Bien sûr. Il n’y a pas de raison de désespérer. Puis il faut donner à ces jeunes qui se sont mis dans les violences des opportunités. Déjà, c’est important d’avoir cette vision. Puis le format de l’armée que nous voulons : il ne faut pas intégrer les groupes armés, les ex-combattants pour les intégrer, que ça réponde à la stratégie, renforcement du secteur de sécurité que nous avons élaboré ensemble avec l’appui de la communauté internationale.

 

Vous demandez beaucoup l’assistance de la communauté internationale.
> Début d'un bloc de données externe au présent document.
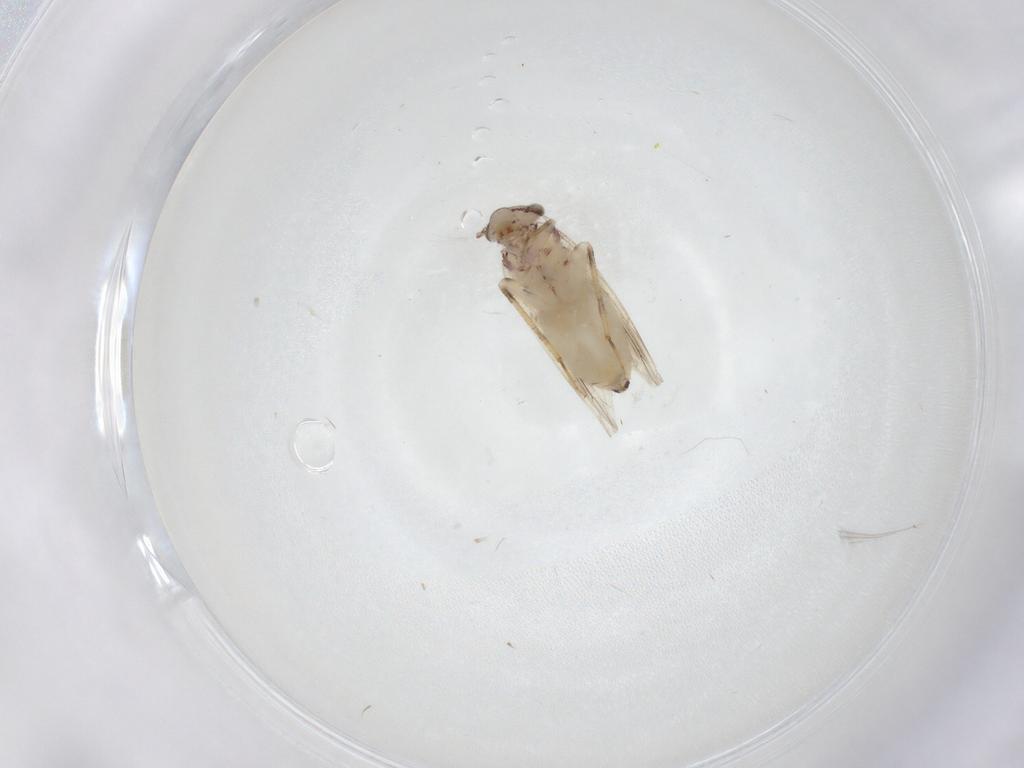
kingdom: Animalia
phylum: Arthropoda
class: Insecta
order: Psocodea
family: Lepidopsocidae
Comment développer aujourd’hui les ressources propres du pays ?

 

Les ressources proches du pays qui sont, et fiscales, douanières, et qui proviennent également de nos ressources naturelles, ont souffert de la situation de la crise. Ce sont les zones les plus riches en ressources naturelles qui sont occupées par les groupes armés qui en font un commerce illicite. Et donc l’Etat n’arrive pas, compte tenu de l’insécurité à maîtriser ces zones-là. Mais avec notre volonté de restaurer l’autorité de l’Etat, de redéployer l’administration un peu partout, nous commençons à reprendre tout doucement ces zones qui contiennent d’énormes ressources naturelles pour que nous puissions avoir également des ressources propres. Et d’ailleurs, quand on regarde les indicateurs, on se rend compte que nous arrivons à réaliser quand même pas mal d’entrées en termes de ressources propres, mais il reste encore beaucoup à faire.

 

Justement, il y a une réunion d’ici la fin du mois du processus de Kimberley (PK, initiative commune regroupant des gouvernements, l'industrie du diamant et des entités de la société civile). Votre pays espère une reprise au moins partielle de ce processus. Ça représentera combien en termes de ressources ? Et est-ce que la Centrafrique peut éternellement ne compter que sur le bois et le diamant ?

 

Non. S’agissant des ressources minières, nous nous sommes battus pour qu’il y ait une levée partielle de la sanction relative au processus de Kimberley. Et nous commençons à obtenir des assurances positives pour que dans les zones vertes, il y ait cette levée partielle des sanctions. Ça nous permettra d’exporter nos ressources et avoir ainsi donc des revenus propres. Maintenant, la République centrafricaine est un vaste pays avec beaucoup de terres arables. Nous ne pouvons pas que compter sur l’exploitation des ressources minières, pétrolières. D’ailleurs, vous avez vu la chute du cours du pétrole a apporté beaucoup de difficultés à un certain nombre de pays. Nous devons mettre l’accent sur notre or vert.

 

Au-delà de l’agriculture de subsistance ou de celles qui peuvent être faites en Centrafrique, est-ce que vous comptez sur des investisseurs sud-africains, chinois – on sait que les Chinois sont très intéressés par les terres ?

 

Tout à fait. Nous demandons aux investisseurs de revenir. Il faut sécuriser leurs investissements. On ne va pas attendre après la transition pour commencer à mobiliser. Maintenant, nous commençons déjà à faire un plaidoyer pour dire que la République centrafricaine est de nouveau fréquentable et que les investisseurs peuvent déjà envisager de revenir. Voilà le sens du déplacement que nous faisons un peu partout, de l’appel que nous lançons au secteur privé, aux investisseurs étrangers.

 

Vous avez reçu une réponse positive ici en Afrique du Sud ? Est-ce qu’il y a déjà des sociétés qui seraient intéressées pour revenir ?

 

Nous avons fait la journée portes ouvertes. J’ai tous les ministres sectoriels concernés qui sont là. Ils ont eu des contacts sectoriels. Je n’ai pas encore fait le point pour vous dire quels sont les engagements fermes que nous avons reçus.